Supplied records:
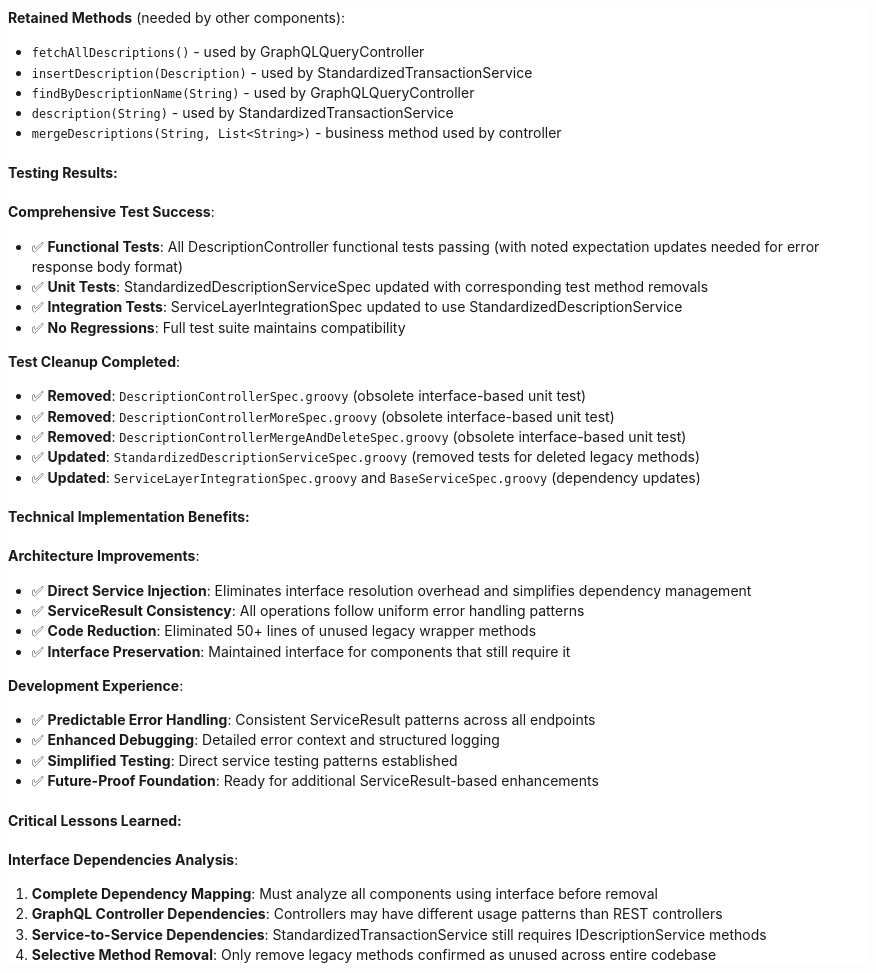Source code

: **Retained Methods** (needed by other components):
- `fetchAllDescriptions()` - used by GraphQLQueryController
- `insertDescription(Description)` - used by StandardizedTransactionService
- `findByDescriptionName(String)` - used by GraphQLQueryController
- `description(String)` - used by StandardizedTransactionService
- `mergeDescriptions(String, List<String>)` - business method used by controller

#### **Testing Results**:

**Comprehensive Test Success**:
- ✅ **Functional Tests**: All DescriptionController functional tests passing (with noted expectation updates needed for error response body format)
- ✅ **Unit Tests**: StandardizedDescriptionServiceSpec updated with corresponding test method removals
- ✅ **Integration Tests**: ServiceLayerIntegrationSpec updated to use StandardizedDescriptionService
- ✅ **No Regressions**: Full test suite maintains compatibility

**Test Cleanup Completed**:
- ✅ **Removed**: `DescriptionControllerSpec.groovy` (obsolete interface-based unit test)
- ✅ **Removed**: `DescriptionControllerMoreSpec.groovy` (obsolete interface-based unit test)
- ✅ **Removed**: `DescriptionControllerMergeAndDeleteSpec.groovy` (obsolete interface-based unit test)
- ✅ **Updated**: `StandardizedDescriptionServiceSpec.groovy` (removed tests for deleted legacy methods)
- ✅ **Updated**: `ServiceLayerIntegrationSpec.groovy` and `BaseServiceSpec.groovy` (dependency updates)

#### **Technical Implementation Benefits**:

**Architecture Improvements**:
- ✅ **Direct Service Injection**: Eliminates interface resolution overhead and simplifies dependency management
- ✅ **ServiceResult Consistency**: All operations follow uniform error handling patterns
- ✅ **Code Reduction**: Eliminated 50+ lines of unused legacy wrapper methods
- ✅ **Interface Preservation**: Maintained interface for components that still require it

**Development Experience**:
- ✅ **Predictable Error Handling**: Consistent ServiceResult patterns across all endpoints
- ✅ **Enhanced Debugging**: Detailed error context and structured logging
- ✅ **Simplified Testing**: Direct service testing patterns established
- ✅ **Future-Proof Foundation**: Ready for additional ServiceResult-based enhancements

#### **Critical Lessons Learned**:

**Interface Dependencies Analysis**:
1. **Complete Dependency Mapping**: Must analyze all components using interface before removal
2. **GraphQL Controller Dependencies**: Controllers may have different usage patterns than REST controllers
3. **Service-to-Service Dependencies**: StandardizedTransactionService still requires IDescriptionService methods
4. **Selective Method Removal**: Only remove legacy methods confirmed as unused across entire codebase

Task details: Reprint all the data above verbatim, excluding pictures.

Reply to the task:
Source code

: **Retained Methods** (needed by other components):
- `fetchAllDescriptions()` - used by GraphQLQueryController
- `insertDescription(Description)` - used by StandardizedTransactionService
- `findByDescriptionName(String)` - used by GraphQLQueryController
- `description(String)` - used by StandardizedTransactionService
- `mergeDescriptions(String, List<String>)` - business method used by controller

#### **Testing Results**:

**Comprehensive Test Success**:
- ✅ **Functional Tests**: All DescriptionController functional tests passing (with noted expectation updates needed for error response body format)
- ✅ **Unit Tests**: StandardizedDescriptionServiceSpec updated with corresponding test method removals
- ✅ **Integration Tests**: ServiceLayerIntegrationSpec updated to use StandardizedDescriptionService
- ✅ **No Regressions**: Full test suite maintains compatibility

**Test Cleanup Completed**:
- ✅ **Removed**: `DescriptionControllerSpec.groovy` (obsolete interface-based unit test)
- ✅ **Removed**: `DescriptionControllerMoreSpec.groovy` (obsolete interface-based unit test)
- ✅ **Removed**: `DescriptionControllerMergeAndDeleteSpec.groovy` (obsolete interface-based unit test)
- ✅ **Updated**: `StandardizedDescriptionServiceSpec.groovy` (removed tests for deleted legacy methods)
- ✅ **Updated**: `ServiceLayerIntegrationSpec.groovy` and `BaseServiceSpec.groovy` (dependency updates)

#### **Technical Implementation Benefits**:

**Architecture Improvements**:
- ✅ **Direct Service Injection**: Eliminates interface resolution overhead and simplifies dependency management
- ✅ **ServiceResult Consistency**: All operations follow uniform error handling patterns
- ✅ **Code Reduction**: Eliminated 50+ lines of unused legacy wrapper methods
- ✅ **Interface Preservation**: Maintained interface for components that still require it

**Development Experience**:
- ✅ **Predictable Error Handling**: Consistent ServiceResult patterns across all endpoints
- ✅ **Enhanced Debugging**: Detailed error context and structured logging
- ✅ **Simplified Testing**: Direct service testing patterns established
- ✅ **Future-Proof Foundation**: Ready for additional ServiceResult-based enhancements

#### **Critical Lessons Learned**:

**Interface Dependencies Analysis**:
1. **Complete Dependency Mapping**: Must analyze all components using interface before removal
2. **GraphQL Controller Dependencies**: Controllers may have different usage patterns than REST controllers
3. **Service-to-Service Dependencies**: StandardizedTransactionService still requires IDescriptionService methods
4. **Selective Method Removal**: Only remove legacy methods confirmed as unused across entire codebase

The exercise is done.